━━ PROVIDED DATA

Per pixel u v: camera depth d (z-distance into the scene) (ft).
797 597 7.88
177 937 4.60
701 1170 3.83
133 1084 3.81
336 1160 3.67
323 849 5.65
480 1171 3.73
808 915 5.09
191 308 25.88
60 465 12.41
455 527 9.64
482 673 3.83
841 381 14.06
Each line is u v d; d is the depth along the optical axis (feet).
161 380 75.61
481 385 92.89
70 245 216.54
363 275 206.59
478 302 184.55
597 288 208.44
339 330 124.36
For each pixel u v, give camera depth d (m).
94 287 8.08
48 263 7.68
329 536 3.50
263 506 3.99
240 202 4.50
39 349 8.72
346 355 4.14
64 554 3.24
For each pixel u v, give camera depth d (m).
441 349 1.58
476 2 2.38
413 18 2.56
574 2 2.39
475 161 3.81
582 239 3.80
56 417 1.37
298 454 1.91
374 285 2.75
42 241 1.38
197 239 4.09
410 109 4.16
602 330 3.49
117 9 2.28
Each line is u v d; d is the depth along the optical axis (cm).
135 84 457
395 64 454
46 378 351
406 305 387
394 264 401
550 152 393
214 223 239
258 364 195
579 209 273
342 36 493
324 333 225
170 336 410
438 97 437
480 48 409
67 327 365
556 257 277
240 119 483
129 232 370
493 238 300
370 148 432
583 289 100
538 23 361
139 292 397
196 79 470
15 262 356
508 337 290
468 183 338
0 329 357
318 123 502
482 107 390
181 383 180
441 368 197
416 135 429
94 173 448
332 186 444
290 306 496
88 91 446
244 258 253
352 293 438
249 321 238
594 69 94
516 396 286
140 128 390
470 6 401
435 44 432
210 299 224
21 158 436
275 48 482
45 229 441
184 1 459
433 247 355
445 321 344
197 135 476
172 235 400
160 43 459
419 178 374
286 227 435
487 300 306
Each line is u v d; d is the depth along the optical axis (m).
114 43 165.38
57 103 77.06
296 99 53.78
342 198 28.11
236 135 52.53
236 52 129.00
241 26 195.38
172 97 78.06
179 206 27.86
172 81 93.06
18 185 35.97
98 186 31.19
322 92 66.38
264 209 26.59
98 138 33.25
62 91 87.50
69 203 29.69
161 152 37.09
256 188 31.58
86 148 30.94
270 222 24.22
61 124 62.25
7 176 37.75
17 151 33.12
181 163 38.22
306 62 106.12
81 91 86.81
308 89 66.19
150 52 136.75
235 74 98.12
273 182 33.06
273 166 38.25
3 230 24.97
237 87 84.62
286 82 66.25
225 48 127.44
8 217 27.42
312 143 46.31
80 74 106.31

━━━━

**ASSIGNED TASK**
The answer must contain only the lines from the one with "508 337 290" to the end of the entries above, each written out exactly.

**TASK RESPONSE**
508 337 290
468 183 338
0 329 357
318 123 502
482 107 390
181 383 180
441 368 197
416 135 429
94 173 448
332 186 444
290 306 496
88 91 446
244 258 253
352 293 438
249 321 238
594 69 94
516 396 286
140 128 390
470 6 401
435 44 432
210 299 224
21 158 436
275 48 482
45 229 441
184 1 459
433 247 355
445 321 344
197 135 476
172 235 400
160 43 459
419 178 374
286 227 435
487 300 306
Each line is u v d; d is the depth along the optical axis (m).
114 43 165.38
57 103 77.06
296 99 53.78
342 198 28.11
236 135 52.53
236 52 129.00
241 26 195.38
172 97 78.06
179 206 27.86
172 81 93.06
18 185 35.97
98 186 31.19
322 92 66.38
264 209 26.59
98 138 33.25
62 91 87.50
69 203 29.69
161 152 37.09
256 188 31.58
86 148 30.94
270 222 24.22
61 124 62.25
7 176 37.75
17 151 33.12
181 163 38.22
306 62 106.12
81 91 86.81
308 89 66.19
150 52 136.75
235 74 98.12
273 182 33.06
273 166 38.25
3 230 24.97
237 87 84.62
286 82 66.25
225 48 127.44
8 217 27.42
312 143 46.31
80 74 106.31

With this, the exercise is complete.